Items from a dataset:

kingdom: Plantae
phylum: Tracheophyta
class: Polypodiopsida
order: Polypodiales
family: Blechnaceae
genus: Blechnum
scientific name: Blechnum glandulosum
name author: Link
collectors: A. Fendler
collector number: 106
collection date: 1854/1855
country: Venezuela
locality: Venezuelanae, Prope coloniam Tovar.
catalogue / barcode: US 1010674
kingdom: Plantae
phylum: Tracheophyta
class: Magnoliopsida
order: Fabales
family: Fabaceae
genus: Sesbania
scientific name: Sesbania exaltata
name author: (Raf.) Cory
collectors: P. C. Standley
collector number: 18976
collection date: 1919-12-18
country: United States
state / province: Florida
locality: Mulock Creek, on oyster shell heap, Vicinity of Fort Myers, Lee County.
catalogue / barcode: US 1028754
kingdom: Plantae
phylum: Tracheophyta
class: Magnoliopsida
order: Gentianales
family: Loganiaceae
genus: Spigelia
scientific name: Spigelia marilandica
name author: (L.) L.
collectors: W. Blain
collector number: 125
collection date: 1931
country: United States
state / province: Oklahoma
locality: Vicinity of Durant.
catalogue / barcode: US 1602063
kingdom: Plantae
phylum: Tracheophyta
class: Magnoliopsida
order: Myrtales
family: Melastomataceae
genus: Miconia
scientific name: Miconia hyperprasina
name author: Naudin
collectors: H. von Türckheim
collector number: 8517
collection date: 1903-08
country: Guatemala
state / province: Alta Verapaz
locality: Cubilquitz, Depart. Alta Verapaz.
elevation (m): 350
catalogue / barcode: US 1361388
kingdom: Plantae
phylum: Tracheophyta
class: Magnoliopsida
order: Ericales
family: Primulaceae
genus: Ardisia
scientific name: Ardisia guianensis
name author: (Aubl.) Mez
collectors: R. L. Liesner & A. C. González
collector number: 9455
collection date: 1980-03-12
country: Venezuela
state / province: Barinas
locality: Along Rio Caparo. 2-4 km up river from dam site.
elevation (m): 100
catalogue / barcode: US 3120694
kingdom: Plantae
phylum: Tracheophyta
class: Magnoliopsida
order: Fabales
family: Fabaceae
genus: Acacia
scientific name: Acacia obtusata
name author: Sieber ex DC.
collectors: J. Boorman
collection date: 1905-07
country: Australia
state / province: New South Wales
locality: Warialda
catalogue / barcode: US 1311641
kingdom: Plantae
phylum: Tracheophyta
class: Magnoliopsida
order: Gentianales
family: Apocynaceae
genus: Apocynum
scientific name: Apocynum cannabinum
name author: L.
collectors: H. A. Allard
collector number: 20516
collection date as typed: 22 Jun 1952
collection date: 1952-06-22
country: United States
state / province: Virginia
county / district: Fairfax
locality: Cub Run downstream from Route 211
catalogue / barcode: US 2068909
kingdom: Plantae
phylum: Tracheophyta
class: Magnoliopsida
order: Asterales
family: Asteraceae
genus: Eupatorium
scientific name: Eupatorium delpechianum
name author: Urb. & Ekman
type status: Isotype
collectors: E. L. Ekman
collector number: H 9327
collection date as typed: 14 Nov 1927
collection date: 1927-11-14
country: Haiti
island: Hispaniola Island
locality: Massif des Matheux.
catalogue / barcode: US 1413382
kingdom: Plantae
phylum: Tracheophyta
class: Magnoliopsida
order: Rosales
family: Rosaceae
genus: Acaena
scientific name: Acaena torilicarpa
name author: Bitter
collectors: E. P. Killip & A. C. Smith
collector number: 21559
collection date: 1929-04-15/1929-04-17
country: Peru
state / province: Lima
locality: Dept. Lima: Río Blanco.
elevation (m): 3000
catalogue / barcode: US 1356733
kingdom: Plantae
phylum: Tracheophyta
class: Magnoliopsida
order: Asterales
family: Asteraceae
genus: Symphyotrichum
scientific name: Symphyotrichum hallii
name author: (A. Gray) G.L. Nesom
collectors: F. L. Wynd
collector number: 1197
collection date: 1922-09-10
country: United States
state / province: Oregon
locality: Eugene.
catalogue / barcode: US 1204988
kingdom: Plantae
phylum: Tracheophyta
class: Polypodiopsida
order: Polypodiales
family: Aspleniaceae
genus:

● EXERCISE DETAILS
Please edit the entries, replacing every "collection date" with "date collected" and leaving everything else unchanged.

● EXERCISE RESPONSE
kingdom: Plantae
phylum: Tracheophyta
class: Polypodiopsida
order: Polypodiales
family: Blechnaceae
genus: Blechnum
scientific name: Blechnum glandulosum
name author: Link
collectors: A. Fendler
collector number: 106
date collected: 1854/1855
country: Venezuela
locality: Venezuelanae, Prope coloniam Tovar.
catalogue / barcode: US 1010674
kingdom: Plantae
phylum: Tracheophyta
class: Magnoliopsida
order: Fabales
family: Fabaceae
genus: Sesbania
scientific name: Sesbania exaltata
name author: (Raf.) Cory
collectors: P. C. Standley
collector number: 18976
date collected: 1919-12-18
country: United States
state / province: Florida
locality: Mulock Creek, on oyster shell heap, Vicinity of Fort Myers, Lee County.
catalogue / barcode: US 1028754
kingdom: Plantae
phylum: Tracheophyta
class: Magnoliopsida
order: Gentianales
family: Loganiaceae
genus: Spigelia
scientific name: Spigelia marilandica
name author: (L.) L.
collectors: W. Blain
collector number: 125
date collected: 1931
country: United States
state / province: Oklahoma
locality: Vicinity of Durant.
catalogue / barcode: US 1602063
kingdom: Plantae
phylum: Tracheophyta
class: Magnoliopsida
order: Myrtales
family: Melastomataceae
genus: Miconia
scientific name: Miconia hyperprasina
name author: Naudin
collectors: H. von Türckheim
collector number: 8517
date collected: 1903-08
country: Guatemala
state / province: Alta Verapaz
locality: Cubilquitz, Depart. Alta Verapaz.
elevation (m): 350
catalogue / barcode: US 1361388
kingdom: Plantae
phylum: Tracheophyta
class: Magnoliopsida
order: Ericales
family: Primulaceae
genus: Ardisia
scientific name: Ardisia guianensis
name author: (Aubl.) Mez
collectors: R. L. Liesner & A. C. González
collector number: 9455
date collected: 1980-03-12
country: Venezuela
state / province: Barinas
locality: Along Rio Caparo. 2-4 km up river from dam site.
elevation (m): 100
catalogue / barcode: US 3120694
kingdom: Plantae
phylum: Tracheophyta
class: Magnoliopsida
order: Fabales
family: Fabaceae
genus: Acacia
scientific name: Acacia obtusata
name author: Sieber ex DC.
collectors: J. Boorman
date collected: 1905-07
country: Australia
state / province: New South Wales
locality: Warialda
catalogue / barcode: US 1311641
kingdom: Plantae
phylum: Tracheophyta
class: Magnoliopsida
order: Gentianales
family: Apocynaceae
genus: Apocynum
scientific name: Apocynum cannabinum
name author: L.
collectors: H. A. Allard
collector number: 20516
date collected as typed: 22 Jun 1952
date collected: 1952-06-22
country: United States
state / province: Virginia
county / district: Fairfax
locality: Cub Run downstream from Route 211
catalogue / barcode: US 2068909
kingdom: Plantae
phylum: Tracheophyta
class: Magnoliopsida
order: Asterales
family: Asteraceae
genus: Eupatorium
scientific name: Eupatorium delpechianum
name author: Urb. & Ekman
type status: Isotype
collectors: E. L. Ekman
collector number: H 9327
date collected as typed: 14 Nov 1927
date collected: 1927-11-14
country: Haiti
island: Hispaniola Island
locality: Massif des Matheux.
catalogue / barcode: US 1413382
kingdom: Plantae
phylum: Tracheophyta
class: Magnoliopsida
order: Rosales
family: Rosaceae
genus: Acaena
scientific name: Acaena torilicarpa
name author: Bitter
collectors: E. P. Killip & A. C. Smith
collector number: 21559
date collected: 1929-04-15/1929-04-17
country: Peru
state / province: Lima
locality: Dept. Lima: Río Blanco.
elevation (m): 3000
catalogue / barcode: US 1356733
kingdom: Plantae
phylum: Tracheophyta
class: Magnoliopsida
order: Asterales
family: Asteraceae
genus: Symphyotrichum
scientific name: Symphyotrichum hallii
name author: (A. Gray) G.L. Nesom
collectors: F. L. Wynd
collector number: 1197
date collected: 1922-09-10
country: United States
state / province: Oregon
locality: Eugene.
catalogue / barcode: US 1204988
kingdom: Plantae
phylum: Tracheophyta
class: Polypodiopsida
order: Polypodiales
family: Aspleniaceae
genus:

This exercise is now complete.